- **Directive**: Look through the material below for "infrastruttura". Copy every line that contains it.

- **Provided records**:

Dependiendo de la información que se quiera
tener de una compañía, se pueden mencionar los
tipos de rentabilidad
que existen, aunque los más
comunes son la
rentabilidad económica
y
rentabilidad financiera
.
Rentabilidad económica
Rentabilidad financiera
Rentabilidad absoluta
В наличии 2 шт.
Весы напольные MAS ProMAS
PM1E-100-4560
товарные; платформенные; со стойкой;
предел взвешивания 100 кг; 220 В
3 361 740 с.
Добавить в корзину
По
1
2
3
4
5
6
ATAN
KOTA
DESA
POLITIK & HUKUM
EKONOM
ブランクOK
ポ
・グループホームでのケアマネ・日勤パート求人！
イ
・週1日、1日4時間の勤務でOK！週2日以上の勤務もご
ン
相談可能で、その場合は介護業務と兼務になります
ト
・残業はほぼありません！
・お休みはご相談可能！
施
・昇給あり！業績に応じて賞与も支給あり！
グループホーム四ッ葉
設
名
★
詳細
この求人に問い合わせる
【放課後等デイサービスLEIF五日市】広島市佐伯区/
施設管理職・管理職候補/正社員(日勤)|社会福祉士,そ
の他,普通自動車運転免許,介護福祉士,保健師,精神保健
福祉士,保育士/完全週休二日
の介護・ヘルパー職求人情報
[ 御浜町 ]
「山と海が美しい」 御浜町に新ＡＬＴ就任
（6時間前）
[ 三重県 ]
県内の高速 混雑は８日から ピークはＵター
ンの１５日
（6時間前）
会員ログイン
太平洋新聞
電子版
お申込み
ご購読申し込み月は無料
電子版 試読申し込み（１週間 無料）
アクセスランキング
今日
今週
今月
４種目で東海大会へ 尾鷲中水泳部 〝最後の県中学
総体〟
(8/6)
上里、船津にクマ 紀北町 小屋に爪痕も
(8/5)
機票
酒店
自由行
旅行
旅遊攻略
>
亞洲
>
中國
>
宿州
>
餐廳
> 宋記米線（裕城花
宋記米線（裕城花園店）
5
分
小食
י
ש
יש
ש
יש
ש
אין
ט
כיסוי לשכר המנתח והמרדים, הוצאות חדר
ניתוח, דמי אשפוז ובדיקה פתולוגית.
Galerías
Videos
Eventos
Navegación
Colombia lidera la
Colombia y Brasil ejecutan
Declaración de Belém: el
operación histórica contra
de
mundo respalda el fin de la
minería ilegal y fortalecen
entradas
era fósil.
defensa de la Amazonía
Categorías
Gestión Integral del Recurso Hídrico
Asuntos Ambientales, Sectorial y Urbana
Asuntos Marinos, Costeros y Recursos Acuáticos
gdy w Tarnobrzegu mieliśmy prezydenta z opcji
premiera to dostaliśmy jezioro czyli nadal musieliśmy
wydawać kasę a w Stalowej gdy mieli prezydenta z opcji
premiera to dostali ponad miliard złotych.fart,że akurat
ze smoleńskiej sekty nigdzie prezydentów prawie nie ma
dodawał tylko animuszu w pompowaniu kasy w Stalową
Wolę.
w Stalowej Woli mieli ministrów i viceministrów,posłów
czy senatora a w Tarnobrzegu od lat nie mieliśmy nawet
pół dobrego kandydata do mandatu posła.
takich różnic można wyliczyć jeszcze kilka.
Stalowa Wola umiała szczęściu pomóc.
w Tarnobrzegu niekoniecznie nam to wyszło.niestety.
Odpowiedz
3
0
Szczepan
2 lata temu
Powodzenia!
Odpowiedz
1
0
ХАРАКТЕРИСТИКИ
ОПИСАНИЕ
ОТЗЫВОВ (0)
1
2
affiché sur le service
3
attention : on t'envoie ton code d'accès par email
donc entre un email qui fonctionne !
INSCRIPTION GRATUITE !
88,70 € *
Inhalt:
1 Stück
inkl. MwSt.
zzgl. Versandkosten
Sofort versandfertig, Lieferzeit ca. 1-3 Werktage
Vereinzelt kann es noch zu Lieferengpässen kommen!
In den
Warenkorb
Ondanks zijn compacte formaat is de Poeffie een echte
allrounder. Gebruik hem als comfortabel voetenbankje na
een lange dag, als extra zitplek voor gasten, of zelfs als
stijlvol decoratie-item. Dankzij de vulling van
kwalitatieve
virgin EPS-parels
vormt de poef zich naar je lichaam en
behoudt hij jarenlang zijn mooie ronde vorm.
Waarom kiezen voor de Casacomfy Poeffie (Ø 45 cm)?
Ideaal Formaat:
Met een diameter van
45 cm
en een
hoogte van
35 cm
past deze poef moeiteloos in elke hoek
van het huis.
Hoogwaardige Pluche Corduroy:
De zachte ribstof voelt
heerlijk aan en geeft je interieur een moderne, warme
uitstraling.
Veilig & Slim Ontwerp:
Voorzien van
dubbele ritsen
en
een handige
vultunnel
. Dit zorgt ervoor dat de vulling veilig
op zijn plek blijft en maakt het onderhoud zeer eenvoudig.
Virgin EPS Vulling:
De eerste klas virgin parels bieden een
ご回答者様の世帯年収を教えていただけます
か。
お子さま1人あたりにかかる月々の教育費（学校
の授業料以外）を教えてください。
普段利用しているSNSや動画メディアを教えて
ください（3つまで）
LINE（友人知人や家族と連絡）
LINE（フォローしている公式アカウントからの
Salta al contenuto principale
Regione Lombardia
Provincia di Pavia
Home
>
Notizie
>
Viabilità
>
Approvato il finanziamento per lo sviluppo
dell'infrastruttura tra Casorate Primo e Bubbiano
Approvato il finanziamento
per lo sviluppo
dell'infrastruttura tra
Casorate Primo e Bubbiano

- **Expected answer**:
dell'infrastruttura tra Casorate Primo e Bubbiano
dell'infrastruttura tra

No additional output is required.